The extended tax relief has been facilitated by a surge in company tax receipts.
Since the 2020-21 budget, receipts are forecast to be $8.8bn higher in 2020-21 and $11.8bn higher over the forward estimates, mainly due to the spike in iron ore prices lifting profits in the resources sector.
Prices, however, are expected to taper off in the latter years.
The tax relief package for the business community is designed to entrench and extend the economic recovery from COVID-19.
Treasury initially feared that unemployment could reach 15 per cent and the economy contract by more than 20 per cent, as contagion spread and activity stalled.
Instead, unemployment at 5.6 per cent is lower than when the government came to power in 2019, and the economy contracted by only 2.5 per cent.
This has been achieved through near-zero interest rates and record levels of stimulus spending, with the Morrison government providing $291bn in direct economic support to keep the economy afloat.
Unemployment is now forecast to fall below 5 per cent by late next year, while the economy will grow by 5.25 per cent in 2021 and 2.75 per cent in 2022.
The budget position has significantly deteriorated but by much less than expected.
With more people back at work and less people on welfare, the budget deficit will be $161bn this year — down $52.7bn from expectations only six months ago.
Net debt is now expected to increase to $617.5bn, or 30 per cent of GDP this year, and peak at $980.6bn, or 40.9 per cent of GDP, in June 2025 — about half of the level in the UK and the US.
The budget papers noted that businesses were capitalising on the government’s tax incentives, with investment in new machinery and equipment increasing at the fastest quarterly rate in almost seven years in the December quarter 2020.
Further, the outlook for the business sector had strengthened considerably and the latest December 2020 quarter ABS capital expenditure survey data suggested that firms’ capital investment intentions for 2020-21 had improved.
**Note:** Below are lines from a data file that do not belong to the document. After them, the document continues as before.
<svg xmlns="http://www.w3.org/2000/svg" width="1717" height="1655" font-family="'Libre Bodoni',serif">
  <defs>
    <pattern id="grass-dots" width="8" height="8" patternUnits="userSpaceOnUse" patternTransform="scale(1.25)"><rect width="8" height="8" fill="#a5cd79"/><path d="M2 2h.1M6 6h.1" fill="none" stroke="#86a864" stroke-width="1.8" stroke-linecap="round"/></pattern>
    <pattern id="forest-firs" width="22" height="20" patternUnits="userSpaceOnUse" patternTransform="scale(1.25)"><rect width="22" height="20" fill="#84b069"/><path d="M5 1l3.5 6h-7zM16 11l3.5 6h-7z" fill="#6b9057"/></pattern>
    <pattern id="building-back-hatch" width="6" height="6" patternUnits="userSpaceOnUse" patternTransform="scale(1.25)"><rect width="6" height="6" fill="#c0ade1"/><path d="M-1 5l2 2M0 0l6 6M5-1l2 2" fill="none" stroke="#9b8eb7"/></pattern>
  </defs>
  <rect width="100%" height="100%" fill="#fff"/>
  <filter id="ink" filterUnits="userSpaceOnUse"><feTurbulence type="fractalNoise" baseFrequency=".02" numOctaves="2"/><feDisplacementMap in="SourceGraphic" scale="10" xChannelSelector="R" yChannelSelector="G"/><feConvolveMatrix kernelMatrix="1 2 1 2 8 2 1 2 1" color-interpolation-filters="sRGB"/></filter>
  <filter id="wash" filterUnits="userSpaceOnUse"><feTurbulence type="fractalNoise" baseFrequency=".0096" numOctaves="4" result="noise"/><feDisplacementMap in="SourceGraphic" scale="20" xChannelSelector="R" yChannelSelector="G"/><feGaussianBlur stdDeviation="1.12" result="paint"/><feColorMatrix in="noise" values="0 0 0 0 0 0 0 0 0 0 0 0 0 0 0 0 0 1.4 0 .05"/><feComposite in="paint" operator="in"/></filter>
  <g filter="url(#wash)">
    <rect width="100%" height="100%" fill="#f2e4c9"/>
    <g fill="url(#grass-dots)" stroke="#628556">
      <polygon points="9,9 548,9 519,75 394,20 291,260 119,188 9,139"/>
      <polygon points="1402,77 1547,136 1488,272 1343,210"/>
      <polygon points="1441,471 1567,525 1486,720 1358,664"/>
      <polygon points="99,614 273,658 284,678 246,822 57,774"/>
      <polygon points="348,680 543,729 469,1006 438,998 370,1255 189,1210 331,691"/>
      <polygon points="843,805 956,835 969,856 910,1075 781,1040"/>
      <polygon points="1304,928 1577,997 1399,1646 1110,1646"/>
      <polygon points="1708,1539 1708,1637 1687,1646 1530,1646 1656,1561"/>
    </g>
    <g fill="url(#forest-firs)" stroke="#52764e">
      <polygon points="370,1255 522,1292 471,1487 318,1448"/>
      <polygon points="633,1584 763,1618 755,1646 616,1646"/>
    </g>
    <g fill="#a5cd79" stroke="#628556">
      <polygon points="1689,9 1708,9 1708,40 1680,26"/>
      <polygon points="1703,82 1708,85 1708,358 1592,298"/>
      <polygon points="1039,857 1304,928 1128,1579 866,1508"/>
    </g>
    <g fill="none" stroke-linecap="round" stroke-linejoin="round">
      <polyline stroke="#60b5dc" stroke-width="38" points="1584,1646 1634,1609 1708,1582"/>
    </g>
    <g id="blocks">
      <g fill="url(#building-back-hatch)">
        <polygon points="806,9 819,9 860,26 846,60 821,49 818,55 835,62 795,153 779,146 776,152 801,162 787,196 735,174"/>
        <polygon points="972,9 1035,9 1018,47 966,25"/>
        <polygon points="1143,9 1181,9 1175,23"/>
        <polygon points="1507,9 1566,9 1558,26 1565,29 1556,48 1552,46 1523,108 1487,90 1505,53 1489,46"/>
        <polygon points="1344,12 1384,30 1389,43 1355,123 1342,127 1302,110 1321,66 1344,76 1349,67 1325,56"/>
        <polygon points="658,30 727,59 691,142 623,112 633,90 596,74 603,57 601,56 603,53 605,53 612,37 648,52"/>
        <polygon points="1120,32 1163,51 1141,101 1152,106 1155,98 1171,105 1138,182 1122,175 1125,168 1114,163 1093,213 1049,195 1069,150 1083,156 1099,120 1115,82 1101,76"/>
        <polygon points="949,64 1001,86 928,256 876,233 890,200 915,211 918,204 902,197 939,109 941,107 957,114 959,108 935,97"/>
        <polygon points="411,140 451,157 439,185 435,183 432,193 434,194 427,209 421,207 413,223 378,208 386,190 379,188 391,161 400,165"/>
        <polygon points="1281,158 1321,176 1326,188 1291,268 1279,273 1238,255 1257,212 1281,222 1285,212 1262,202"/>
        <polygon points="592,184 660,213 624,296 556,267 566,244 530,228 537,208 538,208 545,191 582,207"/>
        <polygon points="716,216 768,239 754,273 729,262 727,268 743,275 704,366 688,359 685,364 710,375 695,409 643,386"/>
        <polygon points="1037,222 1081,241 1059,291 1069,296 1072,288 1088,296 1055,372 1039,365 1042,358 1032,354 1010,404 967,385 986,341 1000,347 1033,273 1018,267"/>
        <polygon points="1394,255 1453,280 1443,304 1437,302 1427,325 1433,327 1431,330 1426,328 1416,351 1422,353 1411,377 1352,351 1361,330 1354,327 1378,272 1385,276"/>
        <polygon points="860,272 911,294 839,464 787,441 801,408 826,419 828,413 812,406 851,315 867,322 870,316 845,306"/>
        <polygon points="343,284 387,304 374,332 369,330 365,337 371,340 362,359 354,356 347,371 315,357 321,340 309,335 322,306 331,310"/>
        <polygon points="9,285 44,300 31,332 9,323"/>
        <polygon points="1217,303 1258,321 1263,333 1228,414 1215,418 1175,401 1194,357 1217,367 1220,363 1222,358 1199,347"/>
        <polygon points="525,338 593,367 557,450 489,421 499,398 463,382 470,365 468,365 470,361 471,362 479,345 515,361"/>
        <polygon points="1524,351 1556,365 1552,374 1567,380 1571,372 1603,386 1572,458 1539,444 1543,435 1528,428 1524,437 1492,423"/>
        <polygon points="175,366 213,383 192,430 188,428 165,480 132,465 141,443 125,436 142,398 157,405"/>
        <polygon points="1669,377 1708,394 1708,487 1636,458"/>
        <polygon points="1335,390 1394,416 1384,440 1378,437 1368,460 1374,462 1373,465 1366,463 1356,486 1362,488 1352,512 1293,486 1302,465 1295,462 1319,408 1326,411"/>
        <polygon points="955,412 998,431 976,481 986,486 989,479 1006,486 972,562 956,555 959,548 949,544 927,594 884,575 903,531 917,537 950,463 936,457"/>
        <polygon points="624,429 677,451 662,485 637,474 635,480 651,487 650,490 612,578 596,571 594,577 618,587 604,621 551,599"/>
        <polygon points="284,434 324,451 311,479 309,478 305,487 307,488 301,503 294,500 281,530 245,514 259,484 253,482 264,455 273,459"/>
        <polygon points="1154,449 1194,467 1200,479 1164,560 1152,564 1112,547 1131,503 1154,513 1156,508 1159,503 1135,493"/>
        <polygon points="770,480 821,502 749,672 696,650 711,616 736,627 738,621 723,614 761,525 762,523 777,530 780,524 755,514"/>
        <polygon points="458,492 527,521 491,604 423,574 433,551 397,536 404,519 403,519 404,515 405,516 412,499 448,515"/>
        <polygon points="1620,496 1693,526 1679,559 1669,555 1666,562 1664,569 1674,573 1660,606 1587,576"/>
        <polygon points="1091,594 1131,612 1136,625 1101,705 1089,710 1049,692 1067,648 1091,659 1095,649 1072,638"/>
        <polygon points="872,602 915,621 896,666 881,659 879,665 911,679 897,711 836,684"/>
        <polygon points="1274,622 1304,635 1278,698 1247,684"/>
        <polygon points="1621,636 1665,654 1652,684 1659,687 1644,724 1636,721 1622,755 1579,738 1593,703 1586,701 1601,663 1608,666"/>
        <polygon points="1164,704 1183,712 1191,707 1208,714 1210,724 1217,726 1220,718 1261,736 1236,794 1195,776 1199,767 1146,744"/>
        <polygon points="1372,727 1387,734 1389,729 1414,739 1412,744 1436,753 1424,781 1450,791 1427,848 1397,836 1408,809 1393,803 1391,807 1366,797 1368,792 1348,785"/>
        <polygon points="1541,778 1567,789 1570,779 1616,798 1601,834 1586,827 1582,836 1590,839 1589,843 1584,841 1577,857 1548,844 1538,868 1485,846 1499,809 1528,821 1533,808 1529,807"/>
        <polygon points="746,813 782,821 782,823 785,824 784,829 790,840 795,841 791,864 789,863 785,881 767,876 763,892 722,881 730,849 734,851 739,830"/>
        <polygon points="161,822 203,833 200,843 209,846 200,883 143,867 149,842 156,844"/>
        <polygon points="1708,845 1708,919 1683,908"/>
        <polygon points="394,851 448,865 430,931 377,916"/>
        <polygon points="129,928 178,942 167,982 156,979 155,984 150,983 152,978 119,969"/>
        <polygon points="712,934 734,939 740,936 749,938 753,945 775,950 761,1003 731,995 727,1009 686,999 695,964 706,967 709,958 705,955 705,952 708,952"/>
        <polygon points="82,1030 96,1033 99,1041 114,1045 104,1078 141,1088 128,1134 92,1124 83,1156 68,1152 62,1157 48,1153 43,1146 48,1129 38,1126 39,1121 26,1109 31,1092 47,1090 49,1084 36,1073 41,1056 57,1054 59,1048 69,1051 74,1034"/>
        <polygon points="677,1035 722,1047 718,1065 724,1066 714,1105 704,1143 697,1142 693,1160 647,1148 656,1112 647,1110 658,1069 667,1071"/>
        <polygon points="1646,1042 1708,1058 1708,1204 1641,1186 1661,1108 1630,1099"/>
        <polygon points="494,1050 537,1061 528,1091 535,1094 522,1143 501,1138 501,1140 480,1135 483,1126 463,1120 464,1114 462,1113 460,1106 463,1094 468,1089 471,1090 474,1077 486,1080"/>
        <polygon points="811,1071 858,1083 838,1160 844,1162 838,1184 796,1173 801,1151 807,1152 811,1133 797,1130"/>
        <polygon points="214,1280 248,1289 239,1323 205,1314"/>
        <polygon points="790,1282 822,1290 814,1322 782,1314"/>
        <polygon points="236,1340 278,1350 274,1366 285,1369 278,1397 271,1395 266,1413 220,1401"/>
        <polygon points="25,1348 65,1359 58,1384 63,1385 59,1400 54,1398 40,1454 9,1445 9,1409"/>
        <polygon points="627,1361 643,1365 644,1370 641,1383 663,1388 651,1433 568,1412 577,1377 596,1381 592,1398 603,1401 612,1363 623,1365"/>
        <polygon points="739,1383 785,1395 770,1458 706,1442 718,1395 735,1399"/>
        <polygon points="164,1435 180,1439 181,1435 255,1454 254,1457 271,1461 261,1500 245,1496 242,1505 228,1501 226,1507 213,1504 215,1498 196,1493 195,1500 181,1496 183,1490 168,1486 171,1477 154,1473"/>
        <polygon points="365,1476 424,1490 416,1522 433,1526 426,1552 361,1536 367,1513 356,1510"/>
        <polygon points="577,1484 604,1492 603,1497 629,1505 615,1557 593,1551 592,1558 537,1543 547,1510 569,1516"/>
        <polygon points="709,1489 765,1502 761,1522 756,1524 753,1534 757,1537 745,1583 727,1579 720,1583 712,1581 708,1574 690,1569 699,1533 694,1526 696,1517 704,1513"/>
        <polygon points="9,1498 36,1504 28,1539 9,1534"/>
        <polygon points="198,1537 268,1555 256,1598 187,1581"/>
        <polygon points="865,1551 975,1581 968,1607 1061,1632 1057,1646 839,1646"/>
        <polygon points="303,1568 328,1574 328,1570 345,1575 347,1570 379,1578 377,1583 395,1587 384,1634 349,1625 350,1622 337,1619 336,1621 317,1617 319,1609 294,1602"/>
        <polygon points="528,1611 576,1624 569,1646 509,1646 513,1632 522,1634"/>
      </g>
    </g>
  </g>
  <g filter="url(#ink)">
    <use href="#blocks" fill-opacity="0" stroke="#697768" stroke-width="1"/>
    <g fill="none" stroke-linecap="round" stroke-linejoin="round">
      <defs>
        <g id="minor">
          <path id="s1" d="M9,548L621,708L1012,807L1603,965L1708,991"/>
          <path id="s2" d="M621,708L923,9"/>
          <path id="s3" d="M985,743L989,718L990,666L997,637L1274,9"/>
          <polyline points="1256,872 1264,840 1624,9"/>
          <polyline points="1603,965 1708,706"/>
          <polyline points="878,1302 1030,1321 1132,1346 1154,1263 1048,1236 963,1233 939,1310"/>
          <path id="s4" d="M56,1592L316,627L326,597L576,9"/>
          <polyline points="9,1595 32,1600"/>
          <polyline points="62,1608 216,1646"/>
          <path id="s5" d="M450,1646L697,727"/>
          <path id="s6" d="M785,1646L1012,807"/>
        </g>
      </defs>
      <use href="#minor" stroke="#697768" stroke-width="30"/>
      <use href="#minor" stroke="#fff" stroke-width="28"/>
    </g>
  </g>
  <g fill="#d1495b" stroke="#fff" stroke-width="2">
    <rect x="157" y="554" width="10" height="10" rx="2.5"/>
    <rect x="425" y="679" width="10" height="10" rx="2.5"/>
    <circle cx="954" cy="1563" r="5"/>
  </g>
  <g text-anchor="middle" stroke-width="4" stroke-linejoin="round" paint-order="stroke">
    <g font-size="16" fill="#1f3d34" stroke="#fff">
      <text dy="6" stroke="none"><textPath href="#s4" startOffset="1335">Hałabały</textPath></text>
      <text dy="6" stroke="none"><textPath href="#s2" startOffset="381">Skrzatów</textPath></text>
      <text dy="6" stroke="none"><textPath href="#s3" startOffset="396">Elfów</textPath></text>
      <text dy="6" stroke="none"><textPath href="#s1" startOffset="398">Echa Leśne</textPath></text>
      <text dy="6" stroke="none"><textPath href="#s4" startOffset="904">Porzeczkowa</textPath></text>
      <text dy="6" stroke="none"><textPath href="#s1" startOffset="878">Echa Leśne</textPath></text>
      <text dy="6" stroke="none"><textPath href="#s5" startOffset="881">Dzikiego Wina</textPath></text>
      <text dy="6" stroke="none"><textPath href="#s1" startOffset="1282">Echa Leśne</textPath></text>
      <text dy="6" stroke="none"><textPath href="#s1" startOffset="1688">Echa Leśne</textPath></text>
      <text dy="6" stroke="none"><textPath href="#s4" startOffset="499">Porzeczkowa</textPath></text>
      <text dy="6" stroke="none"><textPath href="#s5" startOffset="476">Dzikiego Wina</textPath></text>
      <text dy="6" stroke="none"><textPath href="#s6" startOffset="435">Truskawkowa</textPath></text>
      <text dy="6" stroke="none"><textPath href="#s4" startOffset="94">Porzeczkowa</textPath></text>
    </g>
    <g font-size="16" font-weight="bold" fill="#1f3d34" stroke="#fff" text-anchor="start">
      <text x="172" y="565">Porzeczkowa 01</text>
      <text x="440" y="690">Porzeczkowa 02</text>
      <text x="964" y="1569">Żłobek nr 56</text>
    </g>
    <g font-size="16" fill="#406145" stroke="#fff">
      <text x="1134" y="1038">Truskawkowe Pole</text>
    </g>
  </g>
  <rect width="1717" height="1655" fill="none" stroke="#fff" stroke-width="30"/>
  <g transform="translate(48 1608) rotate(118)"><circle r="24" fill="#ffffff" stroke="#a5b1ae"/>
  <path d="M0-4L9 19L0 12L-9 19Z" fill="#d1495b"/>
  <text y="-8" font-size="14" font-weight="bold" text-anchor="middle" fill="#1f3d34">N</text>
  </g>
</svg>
While most companies will welcome the tax relief, the Business Council of Australia said in its budget submission that the measures would only provide support for the recovery in the short term.
“The temporary and narrow scope of full expensing will also limit the benefits as it takes time for companies to receive both external (for example, regulatory) and internal board approvals for investment,” the BCA said.
“Eligibility for these measures could be expanded to all companies to better support the recovery and encourage more investment, especially in the larger projects.
“Every dollar released through expanding the incentive to businesses above the $5bn turnover threshold would have a multiplier effect through the economy, with the biggest gains from the larger projects.”
While immediate expensing would bring forward investment, the BCA also said it would not address the “longer-term stagnation” of investment, with the nation left with an uncompetitive corporate tax system which would undermine its ability to compete in the global race for capital.
New business investment was forecast in MYEFO (mid-year economic and financial outlook) to fall by 8.5 per cent in 2020-21 due to COVID disruption before growing by 5 per cent the following year, supported by a 7.5 per cent increase in non-mining investment.